EXERCISE:
Write the records out again. Match them exactly.

DATA TO PROCESS:

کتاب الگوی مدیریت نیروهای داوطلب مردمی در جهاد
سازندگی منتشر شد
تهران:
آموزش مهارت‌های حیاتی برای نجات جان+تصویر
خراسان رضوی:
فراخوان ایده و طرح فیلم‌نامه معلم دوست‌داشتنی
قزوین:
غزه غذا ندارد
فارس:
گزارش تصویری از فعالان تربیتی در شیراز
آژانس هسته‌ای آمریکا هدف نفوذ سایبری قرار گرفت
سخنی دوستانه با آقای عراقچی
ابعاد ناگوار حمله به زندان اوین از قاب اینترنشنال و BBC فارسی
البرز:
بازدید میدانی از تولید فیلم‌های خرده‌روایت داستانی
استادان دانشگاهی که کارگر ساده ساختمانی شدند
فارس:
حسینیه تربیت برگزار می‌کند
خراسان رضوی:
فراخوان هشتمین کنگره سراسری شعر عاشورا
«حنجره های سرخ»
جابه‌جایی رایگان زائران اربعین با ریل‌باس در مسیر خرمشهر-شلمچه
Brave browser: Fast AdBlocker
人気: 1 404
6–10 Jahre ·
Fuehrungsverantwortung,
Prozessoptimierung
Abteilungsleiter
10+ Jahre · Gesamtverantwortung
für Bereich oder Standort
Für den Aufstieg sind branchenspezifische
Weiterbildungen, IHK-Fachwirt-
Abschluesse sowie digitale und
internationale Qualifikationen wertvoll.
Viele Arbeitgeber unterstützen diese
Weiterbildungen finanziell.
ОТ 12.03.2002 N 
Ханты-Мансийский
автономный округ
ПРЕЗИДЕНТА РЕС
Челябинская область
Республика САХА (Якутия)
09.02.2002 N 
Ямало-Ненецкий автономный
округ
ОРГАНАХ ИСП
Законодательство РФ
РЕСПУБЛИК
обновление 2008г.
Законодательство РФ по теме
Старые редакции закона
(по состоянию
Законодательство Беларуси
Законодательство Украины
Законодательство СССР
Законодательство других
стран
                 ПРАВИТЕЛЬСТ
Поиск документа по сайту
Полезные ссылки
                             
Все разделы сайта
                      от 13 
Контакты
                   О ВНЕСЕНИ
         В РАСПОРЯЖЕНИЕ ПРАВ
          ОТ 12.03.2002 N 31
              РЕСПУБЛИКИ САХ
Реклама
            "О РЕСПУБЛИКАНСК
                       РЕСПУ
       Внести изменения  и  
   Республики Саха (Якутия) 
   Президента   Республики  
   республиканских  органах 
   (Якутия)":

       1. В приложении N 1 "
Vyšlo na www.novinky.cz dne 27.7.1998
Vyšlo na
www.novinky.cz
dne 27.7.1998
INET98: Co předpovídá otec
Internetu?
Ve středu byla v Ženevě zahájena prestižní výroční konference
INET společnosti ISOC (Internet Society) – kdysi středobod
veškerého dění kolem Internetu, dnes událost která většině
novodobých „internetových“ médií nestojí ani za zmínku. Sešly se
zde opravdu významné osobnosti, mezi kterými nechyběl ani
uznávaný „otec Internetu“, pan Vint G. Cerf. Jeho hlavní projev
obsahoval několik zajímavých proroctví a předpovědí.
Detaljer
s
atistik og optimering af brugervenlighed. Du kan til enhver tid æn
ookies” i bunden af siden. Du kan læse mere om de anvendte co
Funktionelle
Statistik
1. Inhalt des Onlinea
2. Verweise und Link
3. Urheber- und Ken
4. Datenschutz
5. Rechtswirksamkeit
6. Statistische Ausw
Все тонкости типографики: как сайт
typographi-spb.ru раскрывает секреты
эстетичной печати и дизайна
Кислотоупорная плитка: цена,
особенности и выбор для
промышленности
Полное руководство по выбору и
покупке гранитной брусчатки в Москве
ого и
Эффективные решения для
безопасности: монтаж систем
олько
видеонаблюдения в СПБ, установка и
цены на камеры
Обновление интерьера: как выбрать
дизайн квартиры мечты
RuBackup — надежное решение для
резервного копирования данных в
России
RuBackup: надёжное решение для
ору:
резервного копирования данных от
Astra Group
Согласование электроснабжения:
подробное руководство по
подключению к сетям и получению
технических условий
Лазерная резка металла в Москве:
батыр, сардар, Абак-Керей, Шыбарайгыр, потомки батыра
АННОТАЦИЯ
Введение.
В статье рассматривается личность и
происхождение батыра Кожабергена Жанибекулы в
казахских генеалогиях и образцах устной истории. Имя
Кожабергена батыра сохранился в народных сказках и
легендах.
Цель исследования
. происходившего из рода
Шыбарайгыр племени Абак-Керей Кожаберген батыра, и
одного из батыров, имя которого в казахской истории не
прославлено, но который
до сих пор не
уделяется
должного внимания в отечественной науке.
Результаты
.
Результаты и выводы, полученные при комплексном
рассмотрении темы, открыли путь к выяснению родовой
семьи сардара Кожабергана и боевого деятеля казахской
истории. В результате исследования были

SOLUTION BELOW:
کتاب الگوی مدیریت نیروهای داوطلب مردمی در جهاد
سازندگی منتشر شد
تهران:
آموزش مهارت‌های حیاتی برای نجات جان+تصویر
خراسان رضوی:
فراخوان ایده و طرح فیلم‌نامه معلم دوست‌داشتنی
قزوین:
غزه غذا ندارد
فارس:
گزارش تصویری از فعالان تربیتی در شیراز
آژانس هسته‌ای آمریکا هدف نفوذ سایبری قرار گرفت
سخنی دوستانه با آقای عراقچی
ابعاد ناگوار حمله به زندان اوین از قاب اینترنشنال و BBC فارسی
البرز:
بازدید میدانی از تولید فیلم‌های خرده‌روایت داستانی
استادان دانشگاهی که کارگر ساده ساختمانی شدند
فارس:
حسینیه تربیت برگزار می‌کند
خراسان رضوی:
فراخوان هشتمین کنگره سراسری شعر عاشورا
«حنجره های سرخ»
جابه‌جایی رایگان زائران اربعین با ریل‌باس در مسیر خرمشهر-شلمچه
Brave browser: Fast AdBlocker
人気: 1 404
6–10 Jahre ·
Fuehrungsverantwortung,
Prozessoptimierung
Abteilungsleiter
10+ Jahre · Gesamtverantwortung
für Bereich oder Standort
Für den Aufstieg sind branchenspezifische
Weiterbildungen, IHK-Fachwirt-
Abschluesse sowie digitale und
internationale Qualifikationen wertvoll.
Viele Arbeitgeber unterstützen diese
Weiterbildungen finanziell.
ОТ 12.03.2002 N 
Ханты-Мансийский
автономный округ
ПРЕЗИДЕНТА РЕС
Челябинская область
Республика САХА (Якутия)
09.02.2002 N 
Ямало-Ненецкий автономный
округ
ОРГАНАХ ИСП
Законодательство РФ
РЕСПУБЛИК
обновление 2008г.
Законодательство РФ по теме
Старые редакции закона
(по состоянию
Законодательство Беларуси
Законодательство Украины
Законодательство СССР
Законодательство других
стран
                 ПРАВИТЕЛЬСТ
Поиск документа по сайту
Полезные ссылки
                             
Все разделы сайта
                      от 13 
Контакты
                   О ВНЕСЕНИ
         В РАСПОРЯЖЕНИЕ ПРАВ
          ОТ 12.03.2002 N 31
              РЕСПУБЛИКИ САХ
Реклама
            "О РЕСПУБЛИКАНСК
                       РЕСПУ
       Внести изменения  и  
   Республики Саха (Якутия) 
   Президента   Республики  
   республиканских  органах 
   (Якутия)":

       1. В приложении N 1 "
Vyšlo na www.novinky.cz dne 27.7.1998
Vyšlo na
www.novinky.cz
dne 27.7.1998
INET98: Co předpovídá otec
Internetu?
Ve středu byla v Ženevě zahájena prestižní výroční konference
INET společnosti ISOC (Internet Society) – kdysi středobod
veškerého dění kolem Internetu, dnes událost která většině
novodobých „internetových“ médií nestojí ani za zmínku. Sešly se
zde opravdu významné osobnosti, mezi kterými nechyběl ani
uznávaný „otec Internetu“, pan Vint G. Cerf. Jeho hlavní projev
obsahoval několik zajímavých proroctví a předpovědí.
Detaljer
s
atistik og optimering af brugervenlighed. Du kan til enhver tid æn
ookies” i bunden af siden. Du kan læse mere om de anvendte co
Funktionelle
Statistik
1. Inhalt des Onlinea
2. Verweise und Link
3. Urheber- und Ken
4. Datenschutz
5. Rechtswirksamkeit
6. Statistische Ausw
Все тонкости типографики: как сайт
typographi-spb.ru раскрывает секреты
эстетичной печати и дизайна
Кислотоупорная плитка: цена,
особенности и выбор для
промышленности
Полное руководство по выбору и
покупке гранитной брусчатки в Москве
ого и
Эффективные решения для
безопасности: монтаж систем
олько
видеонаблюдения в СПБ, установка и
цены на камеры
Обновление интерьера: как выбрать
дизайн квартиры мечты
RuBackup — надежное решение для
резервного копирования данных в
России
RuBackup: надёжное решение для
ору:
резервного копирования данных от
Astra Group
Согласование электроснабжения:
подробное руководство по
подключению к сетям и получению
технических условий
Лазерная резка металла в Москве:
батыр, сардар, Абак-Керей, Шыбарайгыр, потомки батыра
АННОТАЦИЯ
Введение.
В статье рассматривается личность и
происхождение батыра Кожабергена Жанибекулы в
казахских генеалогиях и образцах устной истории. Имя
Кожабергена батыра сохранился в народных сказках и
легендах.
Цель исследования
. происходившего из рода
Шыбарайгыр племени Абак-Керей Кожаберген батыра, и
одного из батыров, имя которого в казахской истории не
прославлено, но который
до сих пор не
уделяется
должного внимания в отечественной науке.
Результаты
.
Результаты и выводы, полученные при комплексном
рассмотрении темы, открыли путь к выяснению родовой
семьи сардара Кожабергана и боевого деятеля казахской
истории. В результате исследования были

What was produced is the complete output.